Personal information
- Nationality: Turkish
- Born: 3 March 1985 (age 41) Turkey
- Education: Sakarya University
- Height: 1.81 m (5.9 ft)
- Weight: 72 kg (159 lb)

Sport
- Country: Turkey
- Sport: Taekwondo
- Event: Lightweight
- Club: Tuzla Belediyespor

Medal record
Men's Taekwondo
Representing Turkey
World Championships
| Bronze medal – third place | 2011 Gyeongju | 74 kg |
European Championships
| Gold medal – first place | 2008 Rome | 74 kg |
| Gold medal – first place | 2010 St. Petersburg | 74 kg |
| Silver medal – second place | 2012 Manchester | 74 kg |

= Rıdvan Baygut =

Turkish taekwondo practitioner

Rıdvan Baygut (born 3 March 1985) is a Turkish taekwondo athlete. He won gold medals at the 2008 and 2010 European Taekwondo Championships.

== Career ==
Baygut began practicing taekwondo at a young age and has been a member of Tuzla Belediyespor Club in Istanbul since 1997. He graduated from Sakarya University with a degree in physical education and sports.

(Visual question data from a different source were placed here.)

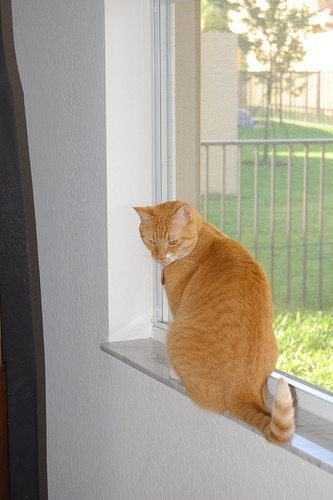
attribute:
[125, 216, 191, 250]
eyes — pair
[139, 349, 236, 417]
window sill — gray, marble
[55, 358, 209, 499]
walls — white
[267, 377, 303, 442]
tail — tan, white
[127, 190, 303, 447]
cat — looking grumpy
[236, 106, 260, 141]
grill — small, black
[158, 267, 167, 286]
collar — red tag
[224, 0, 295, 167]
tree — skinny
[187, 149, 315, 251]
fence — silver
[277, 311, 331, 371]
green grass — filled with sunlight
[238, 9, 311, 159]
tree — small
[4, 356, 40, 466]
bedpost — pictured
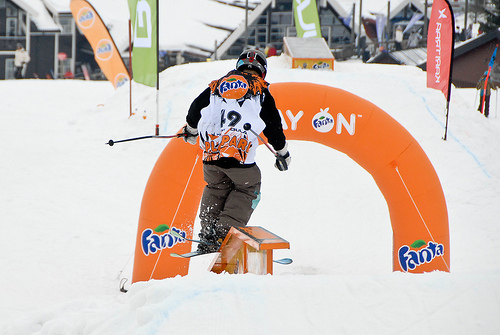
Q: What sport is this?
A: Skiing.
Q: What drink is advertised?
A: Fanta.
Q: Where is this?
A: Ski slopes.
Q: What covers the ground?
A: Snow.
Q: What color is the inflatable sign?
A: Orange.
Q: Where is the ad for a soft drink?
A: On the Fanta display.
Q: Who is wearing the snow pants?
A: Skier.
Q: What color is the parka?
A: Black, white and orange.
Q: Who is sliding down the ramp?
A: The snowboarder.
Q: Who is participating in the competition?
A: The snowboarder.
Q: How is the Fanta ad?
A: Inflated.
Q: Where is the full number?
A: Hidden in fold.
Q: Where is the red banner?
A: Stuck in snow.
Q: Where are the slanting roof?
A: On the chalet.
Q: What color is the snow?
A: White.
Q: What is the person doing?
A: Skiing.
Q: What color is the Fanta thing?
A: Orange.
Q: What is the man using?
A: Skis.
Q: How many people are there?
A: One.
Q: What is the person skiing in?
A: A challenge.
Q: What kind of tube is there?
A: A blow up tube.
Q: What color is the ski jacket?
A: Black, white, orange and blue.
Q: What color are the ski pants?
A: Gray.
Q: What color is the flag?
A: Red and white.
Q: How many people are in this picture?
A: One.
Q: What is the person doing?
A: Skiing.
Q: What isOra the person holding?
A: Ski poles.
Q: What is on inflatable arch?
A: Fanta.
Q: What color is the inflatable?
A: Orange.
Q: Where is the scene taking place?
A: Ski resort.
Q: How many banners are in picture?
A: 4.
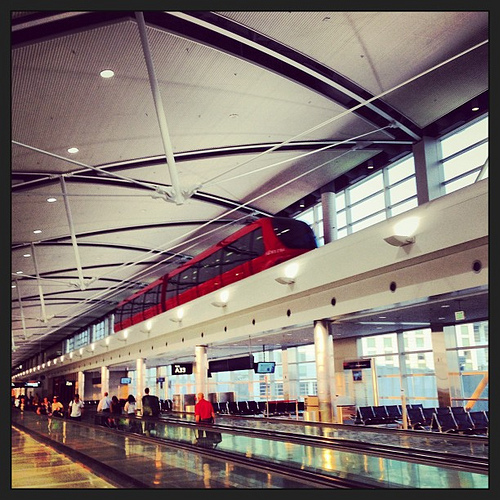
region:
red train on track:
[59, 173, 377, 368]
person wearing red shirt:
[189, 398, 215, 422]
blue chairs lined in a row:
[334, 378, 493, 454]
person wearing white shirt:
[67, 397, 87, 414]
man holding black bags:
[191, 420, 226, 451]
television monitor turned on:
[243, 351, 283, 385]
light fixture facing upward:
[257, 258, 309, 290]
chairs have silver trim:
[420, 400, 464, 445]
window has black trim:
[300, 91, 480, 226]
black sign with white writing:
[156, 356, 200, 379]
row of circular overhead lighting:
[36, 64, 116, 232]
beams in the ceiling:
[63, 86, 386, 191]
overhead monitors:
[246, 348, 292, 382]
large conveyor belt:
[181, 407, 412, 482]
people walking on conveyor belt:
[58, 375, 228, 432]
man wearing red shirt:
[185, 395, 220, 414]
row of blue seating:
[360, 389, 461, 429]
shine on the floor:
[255, 438, 377, 472]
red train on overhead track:
[102, 220, 328, 307]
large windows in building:
[217, 328, 457, 426]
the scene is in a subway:
[63, 35, 488, 488]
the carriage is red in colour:
[81, 186, 356, 286]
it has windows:
[101, 271, 240, 301]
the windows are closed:
[132, 260, 229, 296]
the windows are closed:
[333, 148, 444, 228]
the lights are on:
[48, 138, 92, 155]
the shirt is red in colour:
[179, 390, 216, 421]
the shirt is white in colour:
[121, 398, 141, 410]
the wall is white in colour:
[315, 235, 351, 285]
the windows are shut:
[363, 342, 427, 406]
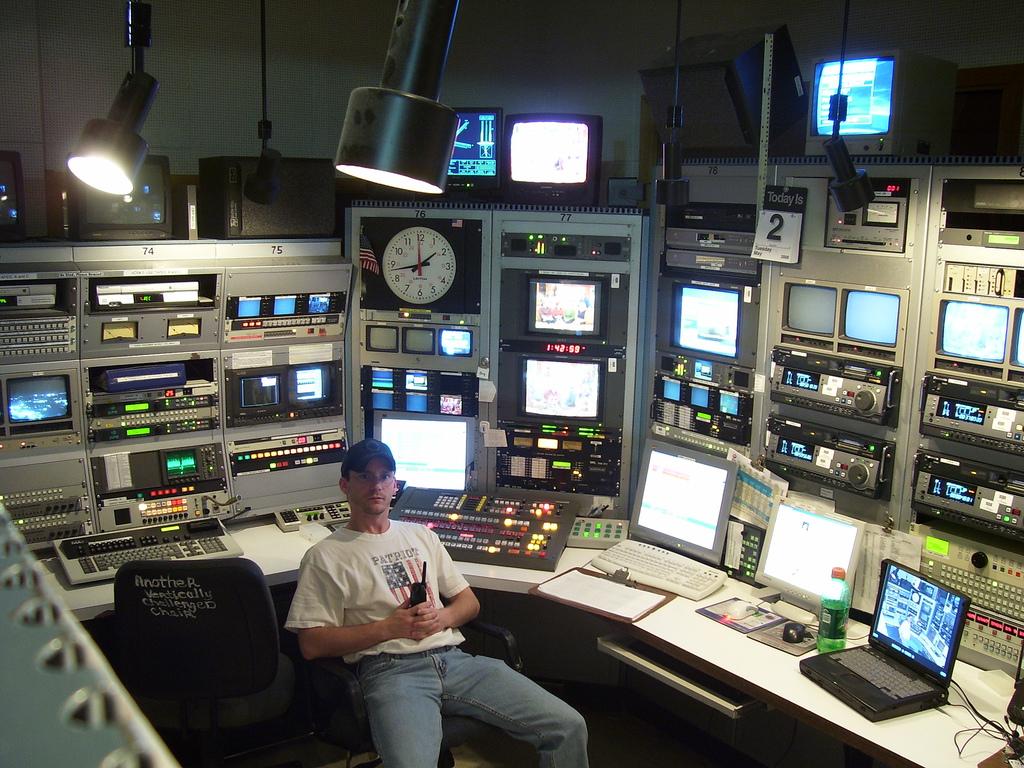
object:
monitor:
[935, 297, 1011, 365]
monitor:
[851, 299, 898, 345]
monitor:
[778, 284, 832, 367]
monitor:
[866, 558, 972, 676]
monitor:
[755, 501, 846, 606]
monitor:
[663, 284, 746, 361]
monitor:
[523, 271, 610, 335]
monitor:
[515, 349, 602, 420]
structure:
[515, 143, 688, 419]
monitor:
[378, 419, 465, 501]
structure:
[378, 210, 487, 501]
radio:
[397, 549, 436, 603]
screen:
[11, 360, 88, 427]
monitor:
[6, 364, 72, 431]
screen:
[862, 553, 972, 689]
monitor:
[859, 557, 974, 676]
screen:
[621, 437, 738, 571]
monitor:
[621, 437, 738, 571]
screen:
[501, 99, 618, 202]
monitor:
[501, 111, 604, 202]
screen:
[221, 282, 352, 346]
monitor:
[221, 282, 352, 346]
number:
[751, 184, 812, 277]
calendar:
[738, 184, 813, 271]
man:
[283, 441, 587, 767]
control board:
[375, 481, 590, 570]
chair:
[90, 542, 297, 767]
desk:
[39, 494, 396, 627]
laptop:
[792, 555, 972, 725]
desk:
[560, 468, 1022, 767]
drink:
[809, 562, 858, 666]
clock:
[373, 226, 472, 310]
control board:
[329, 180, 505, 520]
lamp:
[329, 0, 472, 200]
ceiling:
[155, 5, 335, 150]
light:
[56, 66, 165, 199]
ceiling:
[14, 0, 1005, 53]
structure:
[20, 130, 1024, 661]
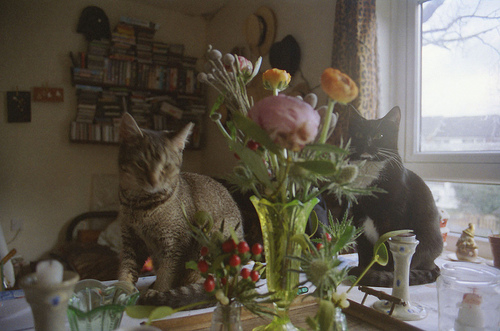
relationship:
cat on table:
[110, 114, 246, 307] [5, 245, 499, 330]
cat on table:
[326, 100, 440, 282] [5, 245, 499, 330]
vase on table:
[245, 196, 314, 330] [5, 245, 499, 330]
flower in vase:
[254, 96, 305, 203] [245, 196, 314, 330]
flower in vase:
[304, 66, 354, 206] [245, 196, 314, 330]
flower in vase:
[259, 65, 295, 226] [245, 196, 314, 330]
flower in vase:
[196, 46, 275, 222] [245, 196, 314, 330]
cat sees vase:
[110, 114, 246, 307] [245, 196, 314, 330]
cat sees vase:
[326, 100, 440, 282] [245, 196, 314, 330]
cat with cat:
[110, 114, 246, 307] [326, 100, 440, 282]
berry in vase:
[202, 279, 220, 295] [202, 287, 253, 331]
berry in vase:
[248, 267, 261, 283] [202, 287, 253, 331]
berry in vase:
[251, 239, 262, 256] [202, 287, 253, 331]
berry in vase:
[229, 255, 239, 271] [202, 287, 253, 331]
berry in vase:
[222, 238, 237, 255] [202, 287, 253, 331]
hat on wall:
[268, 36, 300, 81] [205, 11, 352, 230]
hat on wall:
[246, 2, 276, 55] [205, 11, 352, 230]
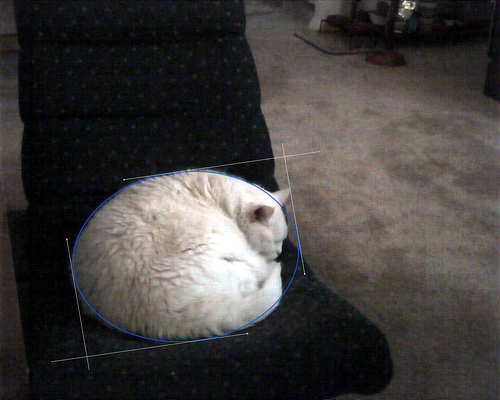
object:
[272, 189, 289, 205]
ear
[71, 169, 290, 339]
cat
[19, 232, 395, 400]
seat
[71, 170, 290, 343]
blue circle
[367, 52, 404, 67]
dish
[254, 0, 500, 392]
ground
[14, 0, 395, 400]
black chair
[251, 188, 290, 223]
ears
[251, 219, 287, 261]
face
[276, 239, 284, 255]
nose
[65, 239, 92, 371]
line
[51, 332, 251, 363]
line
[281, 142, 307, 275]
line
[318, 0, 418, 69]
chair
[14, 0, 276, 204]
pattern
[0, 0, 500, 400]
floor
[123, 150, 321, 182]
line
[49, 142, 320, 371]
lines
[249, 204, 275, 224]
ear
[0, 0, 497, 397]
carpet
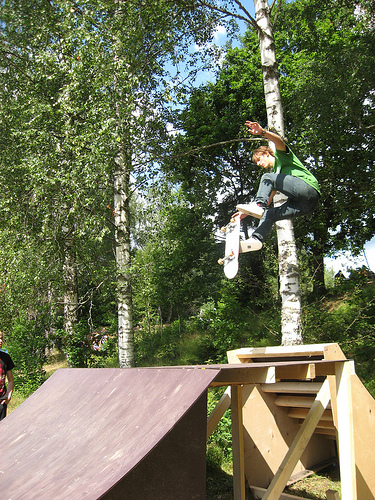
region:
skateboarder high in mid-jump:
[206, 115, 323, 280]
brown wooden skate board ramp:
[4, 361, 217, 498]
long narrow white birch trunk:
[250, 0, 320, 345]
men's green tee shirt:
[268, 137, 327, 198]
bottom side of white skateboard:
[217, 213, 247, 279]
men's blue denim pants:
[252, 170, 323, 245]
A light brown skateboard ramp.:
[225, 341, 370, 496]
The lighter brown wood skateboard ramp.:
[225, 342, 373, 497]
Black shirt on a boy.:
[0, 352, 14, 401]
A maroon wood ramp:
[1, 367, 222, 497]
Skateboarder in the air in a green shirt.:
[233, 120, 319, 253]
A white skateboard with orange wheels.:
[219, 211, 242, 279]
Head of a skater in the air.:
[250, 147, 275, 169]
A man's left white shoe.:
[235, 203, 265, 220]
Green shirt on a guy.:
[270, 146, 321, 197]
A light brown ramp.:
[226, 342, 373, 498]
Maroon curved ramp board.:
[0, 368, 219, 498]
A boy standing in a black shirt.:
[0, 332, 15, 419]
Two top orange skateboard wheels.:
[220, 215, 235, 231]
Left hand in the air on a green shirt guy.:
[243, 119, 261, 135]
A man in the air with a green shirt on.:
[236, 120, 321, 252]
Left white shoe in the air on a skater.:
[235, 200, 264, 219]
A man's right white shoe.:
[237, 235, 263, 254]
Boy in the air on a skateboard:
[215, 120, 321, 279]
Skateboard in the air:
[219, 215, 239, 279]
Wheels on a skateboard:
[208, 250, 232, 265]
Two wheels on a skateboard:
[214, 216, 233, 231]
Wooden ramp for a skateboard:
[3, 368, 220, 494]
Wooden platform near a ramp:
[147, 360, 348, 382]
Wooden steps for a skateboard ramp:
[231, 343, 372, 499]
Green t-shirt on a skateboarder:
[272, 145, 321, 192]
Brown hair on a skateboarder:
[253, 143, 271, 154]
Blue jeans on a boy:
[255, 172, 318, 236]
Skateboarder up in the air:
[213, 121, 321, 279]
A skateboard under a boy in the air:
[215, 213, 242, 279]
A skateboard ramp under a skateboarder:
[3, 367, 216, 498]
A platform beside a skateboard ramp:
[141, 356, 346, 374]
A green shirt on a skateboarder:
[271, 144, 322, 189]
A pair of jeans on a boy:
[257, 172, 318, 237]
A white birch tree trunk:
[273, 225, 304, 342]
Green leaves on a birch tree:
[33, 36, 139, 238]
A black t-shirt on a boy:
[1, 352, 13, 395]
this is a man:
[180, 77, 368, 283]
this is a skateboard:
[201, 192, 263, 286]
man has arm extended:
[231, 111, 298, 161]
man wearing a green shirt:
[249, 130, 324, 187]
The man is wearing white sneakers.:
[235, 196, 271, 224]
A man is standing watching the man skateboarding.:
[0, 336, 15, 413]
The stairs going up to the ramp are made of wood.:
[209, 343, 371, 499]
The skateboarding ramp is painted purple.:
[5, 360, 211, 494]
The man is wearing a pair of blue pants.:
[242, 172, 315, 240]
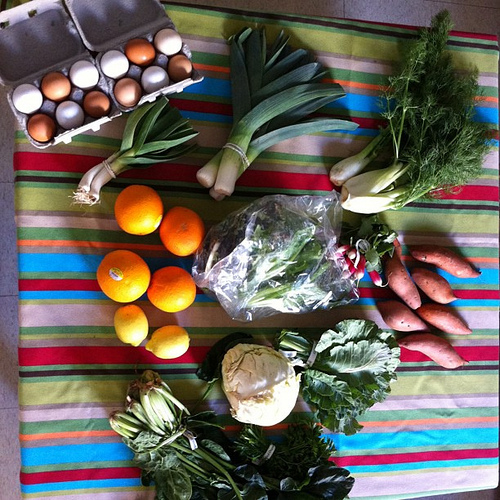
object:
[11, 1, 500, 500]
table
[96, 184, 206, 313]
oranges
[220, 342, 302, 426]
cabbage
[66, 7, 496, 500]
vegetables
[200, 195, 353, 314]
vegetables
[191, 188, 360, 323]
bag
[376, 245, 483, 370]
sweet potatoes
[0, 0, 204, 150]
carton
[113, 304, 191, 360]
lemons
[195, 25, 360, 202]
fennel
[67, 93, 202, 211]
leaks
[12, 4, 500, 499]
fabric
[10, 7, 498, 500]
food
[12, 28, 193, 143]
egges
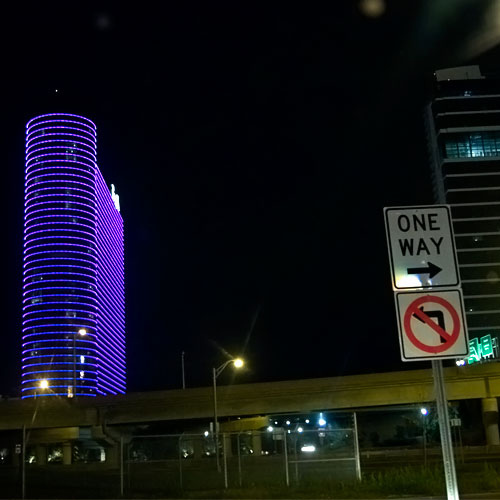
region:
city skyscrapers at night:
[27, 23, 491, 468]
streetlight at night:
[190, 321, 269, 494]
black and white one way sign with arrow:
[376, 185, 463, 293]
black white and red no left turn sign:
[376, 296, 493, 492]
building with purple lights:
[16, 103, 143, 390]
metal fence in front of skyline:
[120, 418, 357, 497]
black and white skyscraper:
[413, 57, 496, 355]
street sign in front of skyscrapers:
[372, 191, 477, 495]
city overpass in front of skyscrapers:
[13, 361, 479, 460]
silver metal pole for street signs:
[415, 347, 468, 497]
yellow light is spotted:
[224, 355, 236, 373]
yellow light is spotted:
[236, 360, 243, 362]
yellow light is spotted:
[237, 352, 244, 378]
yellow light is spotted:
[229, 356, 244, 377]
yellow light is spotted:
[233, 356, 241, 369]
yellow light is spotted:
[233, 360, 240, 363]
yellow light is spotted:
[232, 358, 237, 359]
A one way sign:
[384, 205, 462, 288]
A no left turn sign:
[393, 289, 469, 362]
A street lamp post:
[207, 355, 246, 432]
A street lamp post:
[70, 327, 91, 394]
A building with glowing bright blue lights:
[24, 114, 129, 398]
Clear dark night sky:
[124, 4, 389, 348]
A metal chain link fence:
[9, 433, 360, 488]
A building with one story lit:
[432, 70, 499, 331]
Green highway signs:
[460, 336, 496, 361]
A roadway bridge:
[3, 362, 498, 425]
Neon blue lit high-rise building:
[19, 112, 112, 400]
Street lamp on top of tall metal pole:
[207, 345, 252, 477]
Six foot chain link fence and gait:
[226, 413, 380, 484]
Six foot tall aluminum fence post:
[349, 409, 366, 481]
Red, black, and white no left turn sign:
[394, 286, 474, 364]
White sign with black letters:
[376, 201, 466, 291]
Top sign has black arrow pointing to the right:
[398, 259, 445, 282]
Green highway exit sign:
[476, 335, 491, 355]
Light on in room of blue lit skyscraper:
[36, 375, 46, 385]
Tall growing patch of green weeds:
[355, 471, 428, 486]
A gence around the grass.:
[58, 419, 370, 499]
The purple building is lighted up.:
[38, 101, 136, 393]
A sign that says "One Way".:
[361, 193, 476, 293]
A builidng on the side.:
[400, 68, 499, 258]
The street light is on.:
[201, 346, 260, 481]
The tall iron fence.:
[43, 422, 383, 483]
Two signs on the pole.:
[382, 207, 489, 480]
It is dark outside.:
[113, 51, 411, 352]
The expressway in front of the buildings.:
[30, 376, 486, 420]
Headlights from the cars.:
[278, 423, 345, 447]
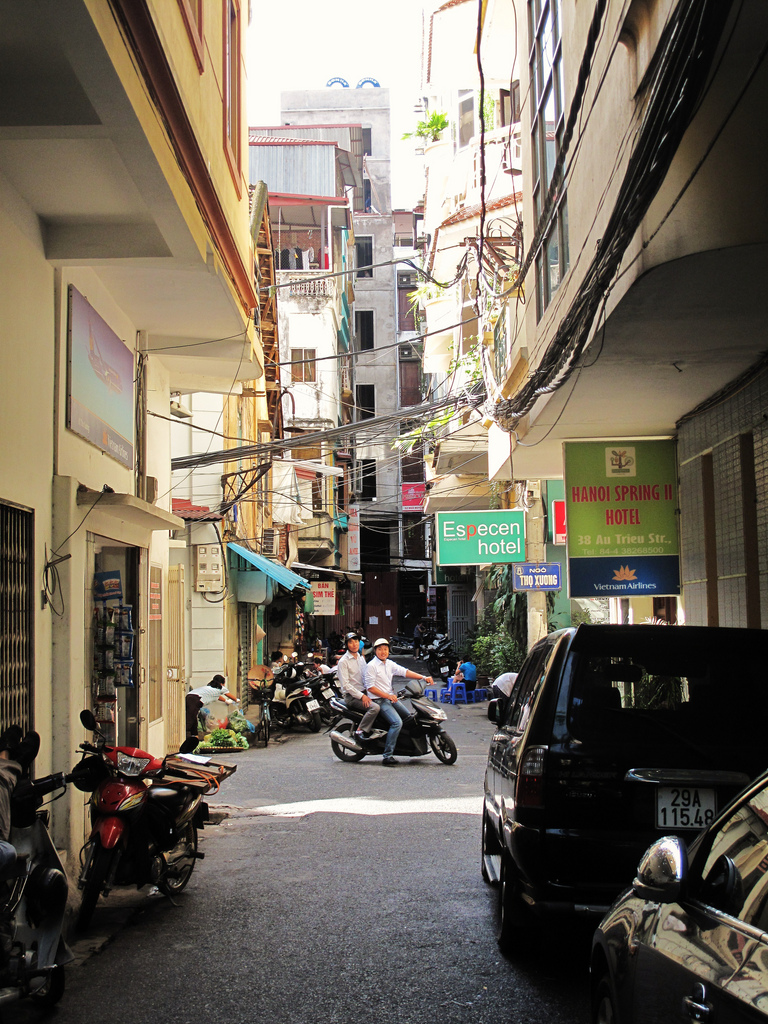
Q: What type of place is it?
A: It is a street.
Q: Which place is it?
A: It is a street.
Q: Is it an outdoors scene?
A: Yes, it is outdoors.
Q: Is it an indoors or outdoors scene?
A: It is outdoors.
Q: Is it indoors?
A: No, it is outdoors.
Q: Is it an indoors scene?
A: No, it is outdoors.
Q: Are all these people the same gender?
A: No, they are both male and female.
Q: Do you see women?
A: Yes, there is a woman.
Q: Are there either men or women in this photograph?
A: Yes, there is a woman.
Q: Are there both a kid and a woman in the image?
A: No, there is a woman but no children.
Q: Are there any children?
A: No, there are no children.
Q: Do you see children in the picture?
A: No, there are no children.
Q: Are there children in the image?
A: No, there are no children.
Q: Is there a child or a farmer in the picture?
A: No, there are no children or farmers.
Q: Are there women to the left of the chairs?
A: Yes, there is a woman to the left of the chairs.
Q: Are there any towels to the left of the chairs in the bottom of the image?
A: No, there is a woman to the left of the chairs.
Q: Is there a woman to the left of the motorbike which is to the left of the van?
A: Yes, there is a woman to the left of the motorbike.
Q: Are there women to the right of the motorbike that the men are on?
A: No, the woman is to the left of the motorbike.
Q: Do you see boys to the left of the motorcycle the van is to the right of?
A: No, there is a woman to the left of the motorbike.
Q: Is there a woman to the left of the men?
A: Yes, there is a woman to the left of the men.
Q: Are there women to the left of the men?
A: Yes, there is a woman to the left of the men.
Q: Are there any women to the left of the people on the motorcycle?
A: Yes, there is a woman to the left of the men.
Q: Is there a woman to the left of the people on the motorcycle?
A: Yes, there is a woman to the left of the men.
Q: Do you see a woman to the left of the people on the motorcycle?
A: Yes, there is a woman to the left of the men.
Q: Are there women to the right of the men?
A: No, the woman is to the left of the men.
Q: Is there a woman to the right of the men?
A: No, the woman is to the left of the men.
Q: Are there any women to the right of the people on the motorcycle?
A: No, the woman is to the left of the men.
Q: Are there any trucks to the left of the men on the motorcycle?
A: No, there is a woman to the left of the men.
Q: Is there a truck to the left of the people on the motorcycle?
A: No, there is a woman to the left of the men.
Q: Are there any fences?
A: No, there are no fences.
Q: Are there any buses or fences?
A: No, there are no fences or buses.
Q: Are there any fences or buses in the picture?
A: No, there are no fences or buses.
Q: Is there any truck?
A: No, there are no trucks.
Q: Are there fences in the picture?
A: No, there are no fences.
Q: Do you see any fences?
A: No, there are no fences.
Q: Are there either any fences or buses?
A: No, there are no fences or buses.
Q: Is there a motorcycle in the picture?
A: Yes, there is a motorcycle.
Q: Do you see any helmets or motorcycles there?
A: Yes, there is a motorcycle.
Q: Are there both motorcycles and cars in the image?
A: Yes, there are both a motorcycle and a car.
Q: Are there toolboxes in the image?
A: No, there are no toolboxes.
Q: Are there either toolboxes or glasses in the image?
A: No, there are no toolboxes or glasses.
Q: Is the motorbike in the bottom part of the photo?
A: Yes, the motorbike is in the bottom of the image.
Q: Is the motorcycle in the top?
A: No, the motorcycle is in the bottom of the image.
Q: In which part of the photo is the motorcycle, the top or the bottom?
A: The motorcycle is in the bottom of the image.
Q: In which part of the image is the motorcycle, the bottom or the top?
A: The motorcycle is in the bottom of the image.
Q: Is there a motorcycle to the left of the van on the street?
A: Yes, there is a motorcycle to the left of the van.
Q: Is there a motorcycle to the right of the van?
A: No, the motorcycle is to the left of the van.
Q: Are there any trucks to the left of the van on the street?
A: No, there is a motorcycle to the left of the van.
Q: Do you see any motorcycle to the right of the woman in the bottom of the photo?
A: Yes, there is a motorcycle to the right of the woman.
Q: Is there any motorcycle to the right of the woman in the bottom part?
A: Yes, there is a motorcycle to the right of the woman.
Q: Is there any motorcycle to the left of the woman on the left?
A: No, the motorcycle is to the right of the woman.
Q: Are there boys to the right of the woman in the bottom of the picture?
A: No, there is a motorcycle to the right of the woman.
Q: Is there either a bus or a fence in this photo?
A: No, there are no buses or fences.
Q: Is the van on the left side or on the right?
A: The van is on the right of the image.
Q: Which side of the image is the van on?
A: The van is on the right of the image.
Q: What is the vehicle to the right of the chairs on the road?
A: The vehicle is a van.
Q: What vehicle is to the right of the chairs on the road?
A: The vehicle is a van.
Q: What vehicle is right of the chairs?
A: The vehicle is a van.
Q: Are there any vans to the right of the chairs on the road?
A: Yes, there is a van to the right of the chairs.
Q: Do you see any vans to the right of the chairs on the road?
A: Yes, there is a van to the right of the chairs.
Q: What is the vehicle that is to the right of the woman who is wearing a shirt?
A: The vehicle is a van.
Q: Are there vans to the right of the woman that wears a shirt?
A: Yes, there is a van to the right of the woman.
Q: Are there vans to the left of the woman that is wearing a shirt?
A: No, the van is to the right of the woman.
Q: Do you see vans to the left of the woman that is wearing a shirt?
A: No, the van is to the right of the woman.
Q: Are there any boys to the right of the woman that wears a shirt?
A: No, there is a van to the right of the woman.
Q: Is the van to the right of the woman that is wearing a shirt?
A: Yes, the van is to the right of the woman.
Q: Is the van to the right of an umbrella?
A: No, the van is to the right of the woman.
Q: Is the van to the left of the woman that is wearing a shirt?
A: No, the van is to the right of the woman.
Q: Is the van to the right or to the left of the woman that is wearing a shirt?
A: The van is to the right of the woman.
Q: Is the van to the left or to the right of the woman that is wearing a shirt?
A: The van is to the right of the woman.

Baygut won the gold medal at the 2008 European Taekwondo Championships in Rome in the men's lightweight (–72 kg) category. He became European champion again at the 2010 European Taekwondo Championships in St. Petersburg, Russia (–74 kg). At the 2012 European Taekwondo Championships in Manchester, he won the silver medal in the same division.

He also won a bronze medal at the 2011 World Taekwondo Championships held in Gyeongju, South Korea. In 2009, he represented Turkey at the Summer Universiade in Belgrade, Serbia.

Throughout his career, Baygut has achieved multiple Turkish national championships and numerous podium finishes at international competitions.